» **TASK LIST**
**A)** List each distinct username that heads a post in the forum thread on painting over Behr cabinet paint below.
**B)** In the cabinet-painting thread below, roughly how much did 604-PAINTER get refunded by Benjamin Moore for the Advance product on one job?

» **PASSAGE TO READ**
# Painting over Behr kitchen cabinet paint



## heimster14 (Mar 4, 2011)

My husband and I want to paint our cabinets again. The first time we use Behr Kitchen premier plus paint. (I think that is what it is called). Bad experience. Anyway, we want to use the Benjamin Moore Kitchen and bath. My question is what type of prep work do I need to do? Do I go as far as stripping the Behr from the cabinets before primering with Benjamin Moore? Thanks for anyones response.


----------



## jsheridan (Jan 30, 2011)

If it's not peeling or chipping, no need to remove it. Prep involves sanding the surface, washing it down with Trisodium Phosphate and water, then apply your Ben Moore. As long as the current finish is bonded to the surface, no removal or priming is necessary.


----------



## ccarlisle (Jul 2, 2008)

I'm no pro, but I think most kitchen finishes are somewhat glossy and therefore in order to paint over them, a sanding is required for better grab. 

You don't say what the problem was with the Behr, if it was the paint job, or the paint - but it might have been due to poor preparation. After all, prep is 80% of most paint jobs - particularly tough ones like this.

So, depending on what problem you had originallly, our response to how to fix it might differ. For example, if you didn't remove the greasy film on them before painting, no paint job would work - regardless of who's paint you used. But if you did remove the grease and sanded it, but don't like the colour, the prep would just involve IMO a good cleaning and sand paper.


----------



## NCpaint1 (Aug 13, 2009)

...........


----------



## 604-PAINTER (Mar 2, 2011)

heimster14 said:


> My husband and I want to paint our cabinets again. The first time we use Behr Kitchen premier plus paint. (I think that is what it is called). Bad experience. Anyway, we want to use the Benjamin Moore Kitchen and bath. My question is what type of prep work do I need to do? Do I go as far as stripping the Behr from the cabinets before primering with Benjamin Moore? Thanks for anyones response.


hi heimster

dont use Benjamin Moores Advance

stick to an oil eggshell for best results (assuming that you dont want to use lacquer) benjamin moore touts their new Advance (a hybrid latex/oil) paint as the best thing since sliced bread. We tried it on one cabinet job recenty and got our butts kicked. it never really cures and chips off quite easily. I just called a customer two days ago to ask about how the Advance job was holding up. He is a very polite and soft spoken customer but he was very quick to say "my cabinets are sh --t" The Advance performed so poorly than I got all my money back from Bejamin Moore for the cost of the product for that paticular job (about $260.00) We do a ton of cabinetry work and will never use this paint again. Ive also spoken to the Benjamin Moore reps in my area and they all are saying that a ton a lot of complaints are coming in about this product. Just a friendly heads up.

regards
ra
www.vancouversbestpainters.com
www.vancouverindustrialpainting.com


----------



## Matthewt1970 (Sep 16, 2008)

These cabinets already have latex on them. Oil is out, except for oil primer.


----------



## NCpaint1 (Aug 13, 2009)

..............


----------



## NCpaint1 (Aug 13, 2009)

...........


----------



## NCpaint1 (Aug 13, 2009)

.......


----------



## housepaintingny (Jul 25, 2009)

» **RECORD EXTRACTS**
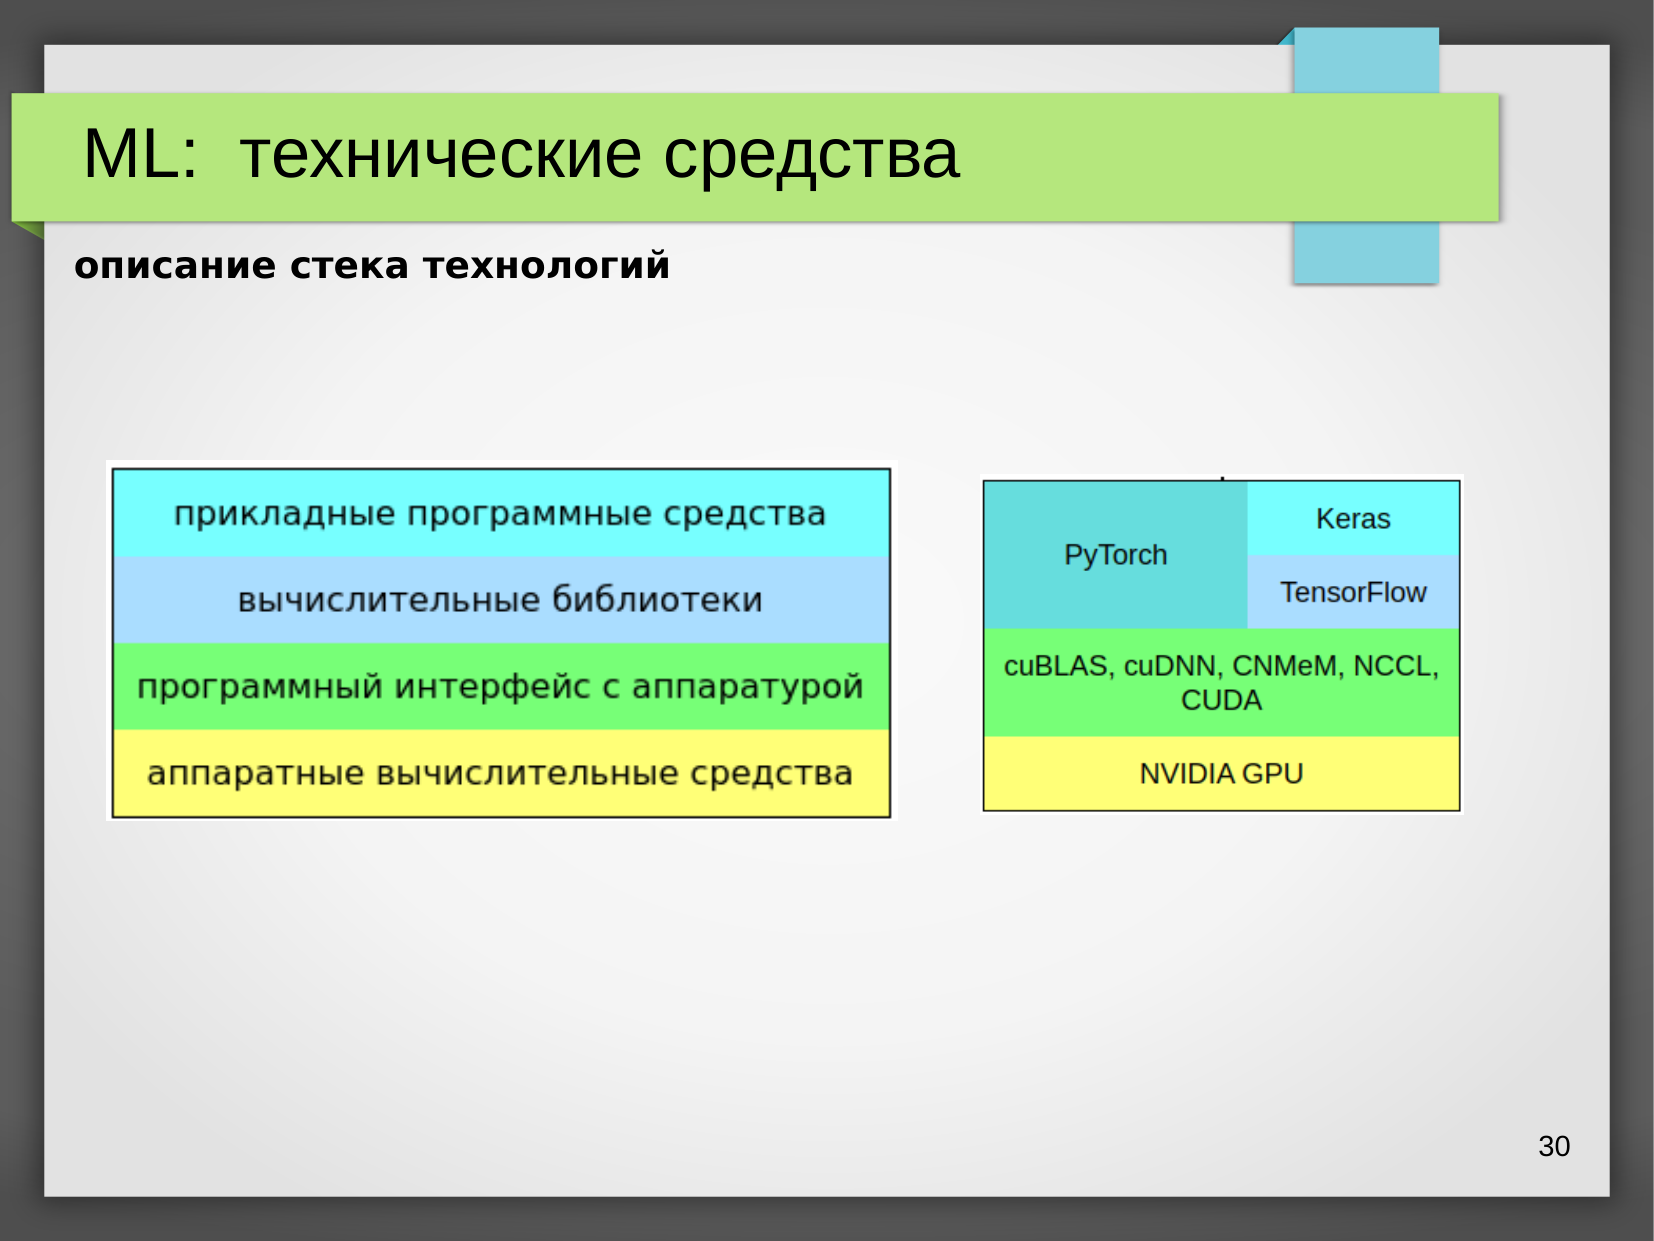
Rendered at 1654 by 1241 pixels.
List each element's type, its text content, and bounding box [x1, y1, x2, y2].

text_box описание стека технологий [59, 236, 934, 331]
picture [0, 0, 1654, 1241]
title ML: технические средства [82, 49, 1571, 257]
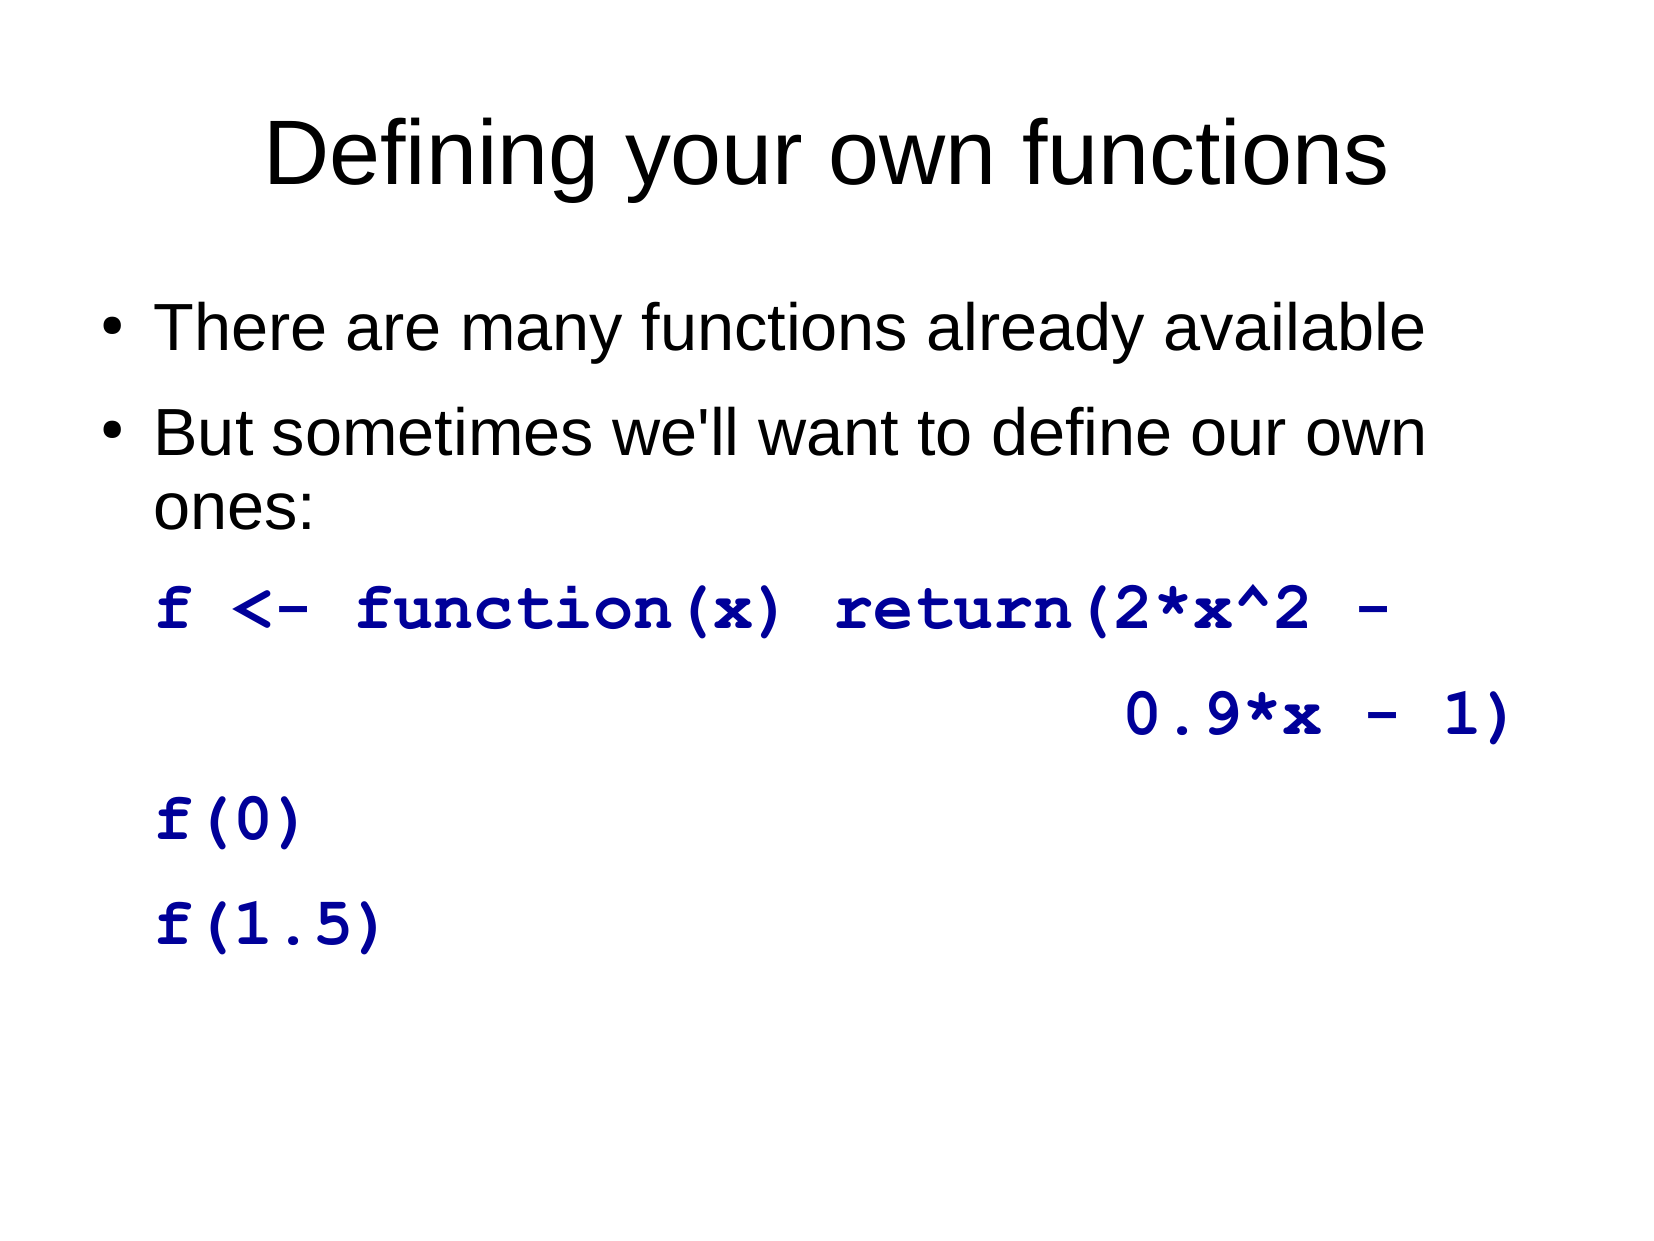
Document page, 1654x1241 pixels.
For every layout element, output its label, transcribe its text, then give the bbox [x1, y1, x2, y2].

» **OUTPUTS FOR THE TASKS**
**A)** heimster14, jsheridan, ccarlisle, NCpaint1, 604-PAINTER, Matthewt1970, housepaintingny

**B)** About $260.00